*Source document*.

____

Mr. John Hayes (South Holland and The Deepings): The Secretary of State did not relate the number of school closures to demand. The truth is that over the 15-year period detailed by the Secretary of State, the number of statements has risen dramatically and our understanding, identification and analysis of special needs have moved on apace. To quote numbers irrespective, and out of the context, of changing demand is disingenuous and I hope that the hon. Gentleman will dissociate himself from it.

Mr. Willis: I am delighted that the hon. Gentleman has raised that point. He surprises me, as he has not done his homework. He has looked at one side of the argument. He is right that the number of statements has increased dramatically, but the number of students who are in special schools has remained fairly constant, at about 98,000 to 100,000 for each of the past 10 years. To answer the hon. Member for Tewkesbury (Mr. Robertson), that means that in some places special schools will close and in others they will open. That is the nature of an evolving education system. We must not simply create an education system in aspic. However, I will return to the subject of special schools; no doubt the hon. Gentleman will be delighted with what I have to say.

____

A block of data
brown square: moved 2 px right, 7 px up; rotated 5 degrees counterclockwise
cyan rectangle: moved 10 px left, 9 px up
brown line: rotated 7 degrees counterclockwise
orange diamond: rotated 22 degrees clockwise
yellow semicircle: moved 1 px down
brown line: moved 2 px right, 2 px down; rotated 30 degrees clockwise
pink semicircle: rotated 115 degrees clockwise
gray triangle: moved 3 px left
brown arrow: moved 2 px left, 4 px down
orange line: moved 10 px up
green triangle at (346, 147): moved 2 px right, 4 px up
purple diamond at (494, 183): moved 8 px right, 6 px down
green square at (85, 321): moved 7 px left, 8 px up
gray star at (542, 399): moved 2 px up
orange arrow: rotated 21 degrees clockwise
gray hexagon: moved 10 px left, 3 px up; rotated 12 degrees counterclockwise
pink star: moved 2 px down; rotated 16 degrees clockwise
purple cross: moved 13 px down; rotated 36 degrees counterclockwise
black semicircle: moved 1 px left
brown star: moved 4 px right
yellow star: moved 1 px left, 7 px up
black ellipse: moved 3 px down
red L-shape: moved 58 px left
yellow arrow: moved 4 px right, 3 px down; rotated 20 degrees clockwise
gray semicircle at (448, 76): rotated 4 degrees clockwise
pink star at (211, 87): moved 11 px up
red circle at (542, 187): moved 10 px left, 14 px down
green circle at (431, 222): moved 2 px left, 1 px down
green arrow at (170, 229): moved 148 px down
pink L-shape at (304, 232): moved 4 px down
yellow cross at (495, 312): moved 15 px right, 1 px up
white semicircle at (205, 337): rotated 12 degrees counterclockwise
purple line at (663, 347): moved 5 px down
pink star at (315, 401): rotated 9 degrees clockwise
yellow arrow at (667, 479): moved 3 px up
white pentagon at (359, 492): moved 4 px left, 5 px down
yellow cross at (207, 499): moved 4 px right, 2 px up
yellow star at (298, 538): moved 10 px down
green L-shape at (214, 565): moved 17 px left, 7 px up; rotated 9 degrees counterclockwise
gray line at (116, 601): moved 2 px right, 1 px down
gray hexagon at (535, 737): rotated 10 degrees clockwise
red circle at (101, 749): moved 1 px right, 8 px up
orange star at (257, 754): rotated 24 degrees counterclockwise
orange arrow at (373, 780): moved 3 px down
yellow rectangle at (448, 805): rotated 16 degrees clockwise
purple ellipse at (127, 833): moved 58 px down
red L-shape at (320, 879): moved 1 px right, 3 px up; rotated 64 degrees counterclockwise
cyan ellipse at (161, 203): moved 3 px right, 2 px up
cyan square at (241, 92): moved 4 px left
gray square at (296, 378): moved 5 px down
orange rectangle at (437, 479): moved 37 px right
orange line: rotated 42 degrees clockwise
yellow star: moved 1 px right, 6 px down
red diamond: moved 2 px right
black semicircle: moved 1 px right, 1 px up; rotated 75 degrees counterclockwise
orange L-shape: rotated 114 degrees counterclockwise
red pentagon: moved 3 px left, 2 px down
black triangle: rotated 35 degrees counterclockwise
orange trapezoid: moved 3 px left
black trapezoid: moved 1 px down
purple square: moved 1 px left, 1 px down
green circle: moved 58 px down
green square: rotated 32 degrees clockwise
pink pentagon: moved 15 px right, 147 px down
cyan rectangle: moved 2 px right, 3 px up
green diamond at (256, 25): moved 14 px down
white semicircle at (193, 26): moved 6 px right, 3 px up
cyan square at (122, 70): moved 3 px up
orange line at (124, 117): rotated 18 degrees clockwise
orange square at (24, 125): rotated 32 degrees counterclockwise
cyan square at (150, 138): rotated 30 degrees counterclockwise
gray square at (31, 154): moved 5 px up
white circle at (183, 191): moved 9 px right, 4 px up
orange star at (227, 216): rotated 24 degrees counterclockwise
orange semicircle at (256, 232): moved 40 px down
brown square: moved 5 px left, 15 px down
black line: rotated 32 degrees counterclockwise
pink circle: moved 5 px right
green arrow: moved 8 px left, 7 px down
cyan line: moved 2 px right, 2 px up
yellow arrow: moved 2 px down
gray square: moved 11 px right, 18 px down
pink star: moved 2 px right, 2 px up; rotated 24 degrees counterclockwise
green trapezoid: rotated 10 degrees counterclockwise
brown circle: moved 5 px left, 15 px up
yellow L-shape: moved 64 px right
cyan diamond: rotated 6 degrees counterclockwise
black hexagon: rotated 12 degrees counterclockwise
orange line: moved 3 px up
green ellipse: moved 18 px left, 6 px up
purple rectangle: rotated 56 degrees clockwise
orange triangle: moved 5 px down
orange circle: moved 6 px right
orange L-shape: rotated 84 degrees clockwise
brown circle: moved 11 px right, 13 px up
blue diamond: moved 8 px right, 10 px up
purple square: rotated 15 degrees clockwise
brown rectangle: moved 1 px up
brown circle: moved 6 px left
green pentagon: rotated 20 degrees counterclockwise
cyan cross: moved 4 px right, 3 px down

____

*Complete the following*.
A. In the parliamentary exchange on special schools, roughly how many students does Mr. Willis say have been in special schools in each of the past 10 years?
B. Carry on the parliamentary exchange about special schools, starting after its final sentence.

*Results by task*.
A. About 98,000 to 100,000.

B.
Miss Anne Begg (Aberdeen, South): Just because the number of children with statements has risen does not necessarily mean that the desire for places in special schools has risen. There is a recognition that many children in mainstream education need records of need, in Scotland, or statements, in England and Wales.

Mr. Willis: I am pleased to echo the hon. Lady's comments.

The one thing that I thought was missing from the speech of the hon. Member for Maidenhead was how special needs and the provisions of disability legislation would be delivered in free-for-all schools. How is that to be achieved? We have had two U-turns within eight days on the free schools policy, but there has been a dramatic U-turn today also. Suddenly, special needs responsibility is no longer to be completely devolved to schools, but will be held by the successor body.

Mr. Boswell: I hope that we can now close this silly argument. Right from the first day the free schools policy was enunciated, my hon. Friend the Member for Maidenhead (Mrs. May) and I have made it clear that the assessment and statementing process will remain a local authority function. There is nothing new. It is merely a reiteration of something that we decided more than 18 months ago.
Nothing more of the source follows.